*** Block opens ***

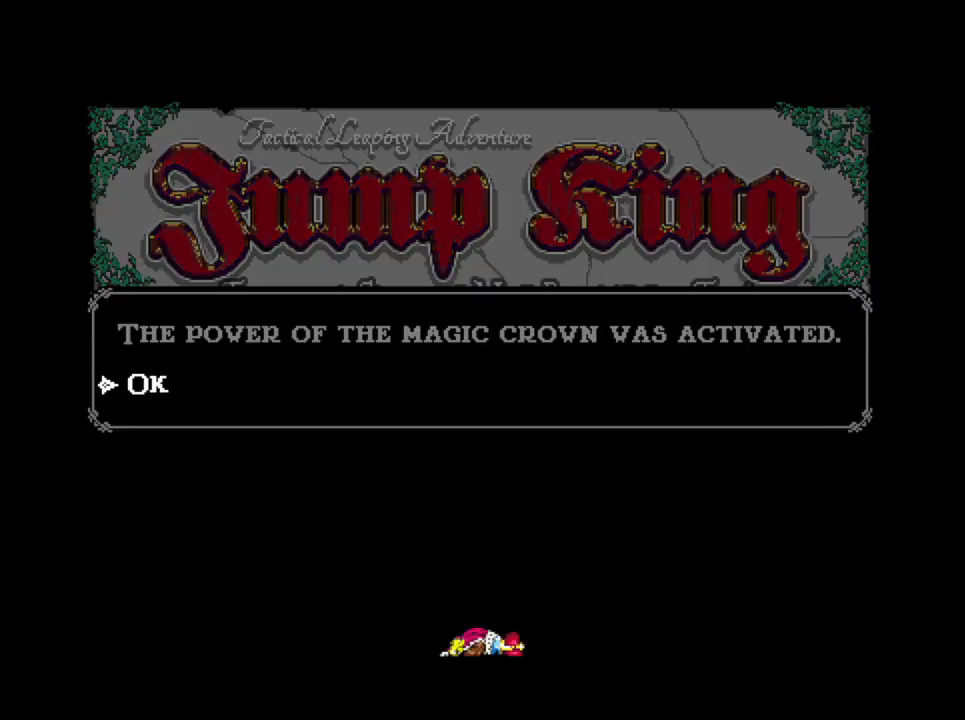
{"buttons": [], "button_events": [[67, "B", "down"], [133, "B", "up"], [400, "B", "down"], [450, "B", "up"]]}
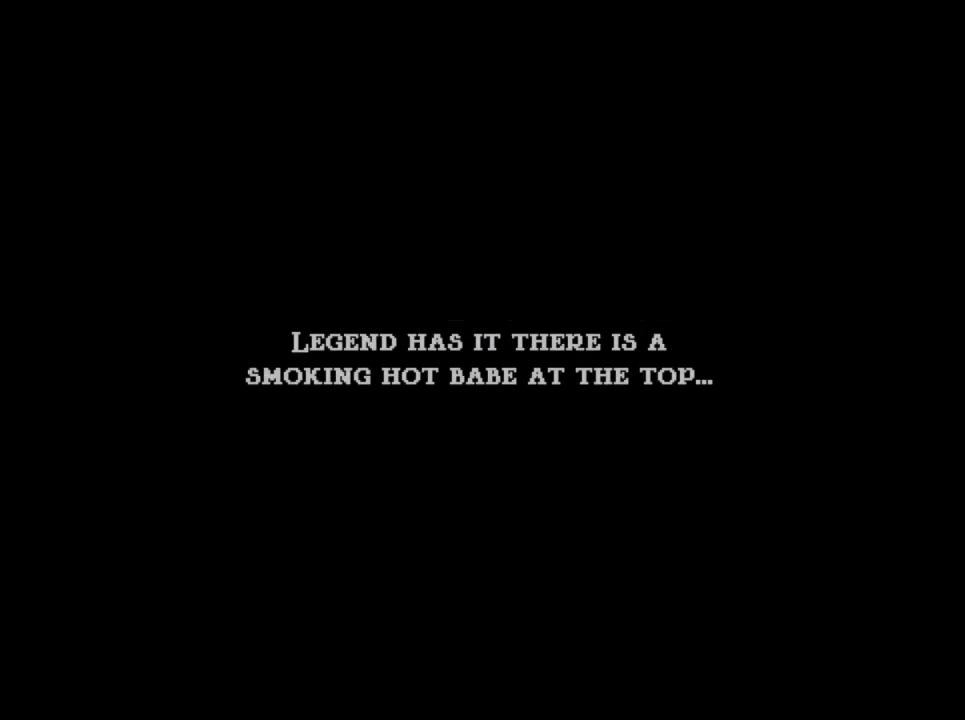
{"buttons": [], "button_events": [[267, "B", "down"], [333, "B", "up"]]}
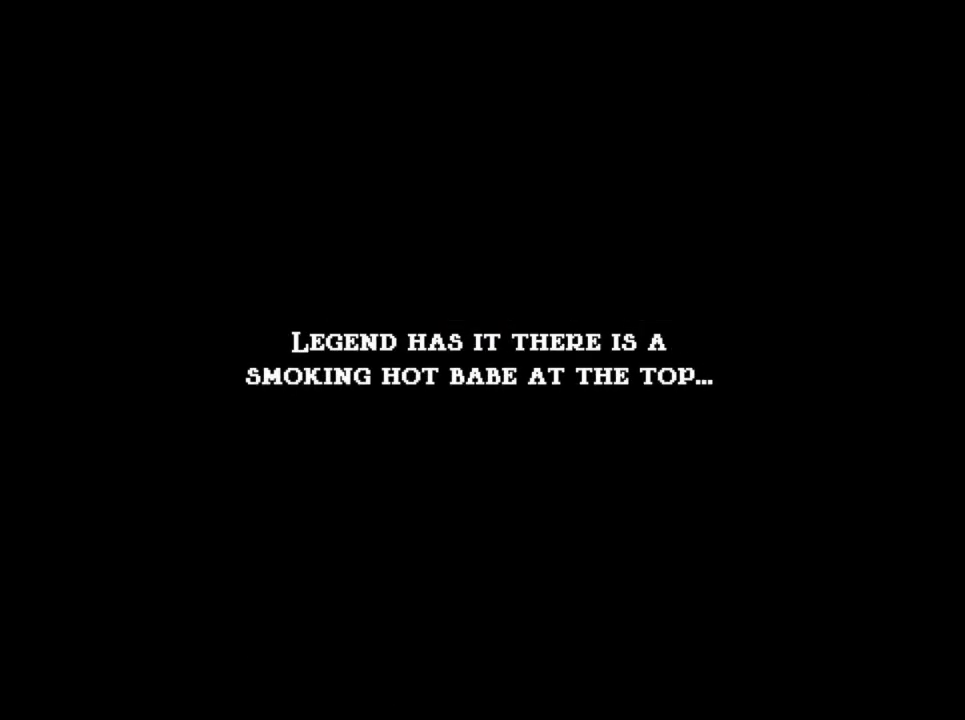
{"buttons": [], "button_events": []}
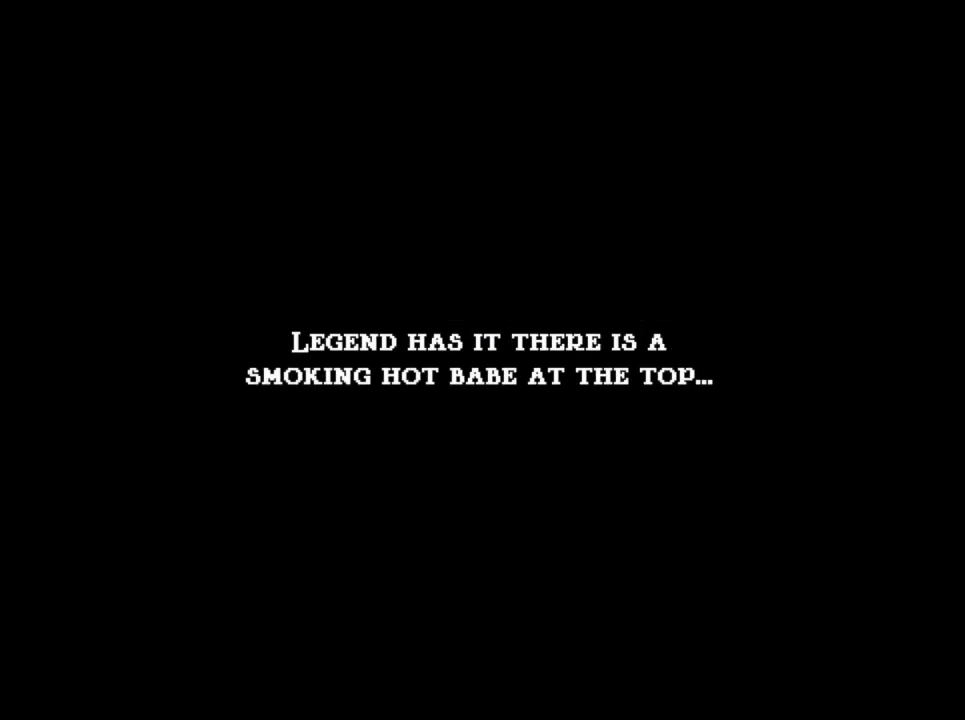
{"buttons": [], "button_events": []}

*** Block closes ***

YOUR TASK - Give back all of the material exactly, though without the images it contains.

RESPONSE -
{"buttons": [], "button_events": [[67, "B", "down"], [133, "B", "up"], [400, "B", "down"], [450, "B", "up"]]}
{"buttons": [], "button_events": [[267, "B", "down"], [333, "B", "up"]]}
{"buttons": [], "button_events": []}
{"buttons": [], "button_events": []}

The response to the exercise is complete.